You're reading: Russian oil flows to dry up in Black Sea, Central Europe

LONDON, Dec. 1 (Reuters) - Russia's growing oil exports to Asia and the Baltic have unsettled European traders and refiners, who fear shortages on the Black Sea and in central Europe should Russian output stall or decline.

Although the world’s largest oil producer has repeatedly said it has no plans to cut supplies to European markets, evidence is growing that it is focusing on supplying northwest Europe, the Pacific and a soon-to-be-pumping pipeline to China to the detriment of Black Sea and central European routes.

This is not so much of a long-run problem for the Black Sea and Mediterranean markets, which will become less dependent on sour and heavy Russian Urals grades as production grows in Kazakhstan and Azerbaijan, whose sweet and light grades will become dominant, traders predict.

But for central Europe, the problem of dwindling Urals supplies may prove more difficult to tackle. German refineries rely on crude from the Druzhba pipeline to such an extent that the issue might ultimately become of major concern to German politicians.

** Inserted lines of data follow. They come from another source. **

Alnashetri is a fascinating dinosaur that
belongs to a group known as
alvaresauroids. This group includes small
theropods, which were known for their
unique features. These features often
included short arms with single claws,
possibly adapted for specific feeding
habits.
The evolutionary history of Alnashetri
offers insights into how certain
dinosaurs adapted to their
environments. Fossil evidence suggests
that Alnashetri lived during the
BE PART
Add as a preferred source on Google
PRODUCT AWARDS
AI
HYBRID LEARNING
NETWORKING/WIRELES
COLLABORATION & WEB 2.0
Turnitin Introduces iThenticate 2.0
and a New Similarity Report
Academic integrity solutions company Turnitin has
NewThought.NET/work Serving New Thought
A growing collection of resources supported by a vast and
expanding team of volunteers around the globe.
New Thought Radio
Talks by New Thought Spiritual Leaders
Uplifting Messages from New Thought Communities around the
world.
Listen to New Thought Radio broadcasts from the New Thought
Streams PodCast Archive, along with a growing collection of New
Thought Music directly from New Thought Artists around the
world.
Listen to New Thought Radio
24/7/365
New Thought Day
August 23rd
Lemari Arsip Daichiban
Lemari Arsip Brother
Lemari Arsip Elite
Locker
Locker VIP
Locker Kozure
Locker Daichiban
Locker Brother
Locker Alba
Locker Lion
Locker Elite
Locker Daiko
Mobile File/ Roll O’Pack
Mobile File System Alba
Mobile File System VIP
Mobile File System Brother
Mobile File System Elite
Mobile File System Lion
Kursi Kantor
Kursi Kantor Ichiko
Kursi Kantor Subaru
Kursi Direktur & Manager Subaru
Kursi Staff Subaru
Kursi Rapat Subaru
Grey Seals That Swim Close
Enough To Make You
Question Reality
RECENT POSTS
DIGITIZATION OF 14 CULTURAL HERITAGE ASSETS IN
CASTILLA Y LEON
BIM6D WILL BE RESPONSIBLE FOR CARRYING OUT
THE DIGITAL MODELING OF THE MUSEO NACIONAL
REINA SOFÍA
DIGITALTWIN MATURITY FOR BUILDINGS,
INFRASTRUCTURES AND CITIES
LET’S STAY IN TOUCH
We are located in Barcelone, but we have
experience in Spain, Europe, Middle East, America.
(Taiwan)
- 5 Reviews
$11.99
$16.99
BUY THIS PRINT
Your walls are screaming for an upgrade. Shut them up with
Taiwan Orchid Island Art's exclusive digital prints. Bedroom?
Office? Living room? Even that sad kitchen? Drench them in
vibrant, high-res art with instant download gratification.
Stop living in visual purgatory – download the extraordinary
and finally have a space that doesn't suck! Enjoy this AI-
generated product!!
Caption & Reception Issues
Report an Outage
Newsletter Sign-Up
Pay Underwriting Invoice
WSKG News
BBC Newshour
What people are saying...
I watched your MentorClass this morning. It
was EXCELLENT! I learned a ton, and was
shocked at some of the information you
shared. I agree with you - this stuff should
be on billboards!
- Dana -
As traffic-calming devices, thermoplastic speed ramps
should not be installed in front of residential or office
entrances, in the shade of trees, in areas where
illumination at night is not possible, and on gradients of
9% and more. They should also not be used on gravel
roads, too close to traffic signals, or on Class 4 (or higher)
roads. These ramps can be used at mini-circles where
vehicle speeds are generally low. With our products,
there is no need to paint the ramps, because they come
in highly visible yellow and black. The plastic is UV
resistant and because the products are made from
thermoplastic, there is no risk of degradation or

"We are witnessing a tectonic shift, and foreigners become very worried. It sounds crazy for now, but we may end up by having Germany and Poland importing crude from the Baltic Sea instead of Druzhba," one major Russian trader said.

Ten years ago when Russia launched Primorsk, its first oil port in the Baltic, to cut reliance on transit via former Soviet Baltic republics, few traders would have dared to predict the route would replace the Black Sea as the main export channel.

Plans for large exports to Asia by then-President Vladimir Putin had seemed a dream if not a fantasy.

PRIMORSK VS NOVOROSSIISK

A decade later, Primorsk is now Russia’s biggest port with exports of 1.55 million barrels per day, while Kozmino on the Pacific has ramped up exports to 360,000 bpd from scratch two years ago.

Meanwhile, combined exports from Black Sea ports including Russia’s Novorossiisk and Ukraine’s Yuzhny and Odessa are running as low as 700,000 bpd during some months or less than half of combined capacity.

In the long term, Russia plans to export as much as 1.6 million bpd to the Pacific and Asia, including through a newly built link to China.

Jonathan Kollek, vice-president for trading at TNK-BP, Russia’s No. 3 oil firm that is half-owned by BP, said the shift from the Black Sea and Druzhba to Asia and the Baltic would continue.

"Novo(rossiisk) will dwindle, while the Baltic will pump at full capacity. Novo and Druzhba will be marginal plays to some extent, but you will see flows of products through Novo increasing," he told Reuters.

Peter O’Brien, vice-president at Russia’s largest oil producer Rosneft, said the extent to which flows will shift to Asia from Europe would depend on Russian tax policies on production and exports from different regions.

"It is a function of which production you have in say five years," says O’Brien, whose company dominates East Siberian production and is pressing the government for more tax breaks to enable it to export more to Asian markets.

O’Brien also noted that some of the proposed changes in taxation may discourage refining, which would free up more crude volumes for exports.

CALL TO PUTIN

Russian oil output has repeatedly surprised the markets on the upside in the past years.

Traders say Moscow would have had enough crude for both Europe and Asia if it were not building a new major Baltic port, Ust Luga, which like Primorsk is also located near St Petersburg, the home town of Putin, now premier and still Russia’s most influential politician.

It is due to start next year and ultimately ship up to half a million barrels per day of crude to European markets.

"With the Chinese pipeline start due any day and the launch of Ust Luga, I’m wondering if we will witness the death of Druzhba. (German Chancellor Angela) Merkel should call her ‘friend’ Putin to figure out what’s going on," one trader with a Russian major said.

Putin has repeatedly criticised the European Union’s stated aim to diversify away from Russian oil and gas after disputes between Russia and its neighbours led to cuts in flows.

Ust Luga and the Chinese pipeline are not the only factors affecting future exports as the country expands its refining capacity, despite the proposed changes in taxes.

Oil firm Tatneft launched Russia’s first major post-Soviet refinery and is seeking to regain control of Ukraine’s Kremenchug, which now often sits idle.

"If Tatneft gets Kremenchug, there will be not much volume left for the Black Sea. That will make Mediterranean markets very volatile, and people will have to get used to constant arbitrage between the saturated Baltic and the hungry south," one major Urals trader said.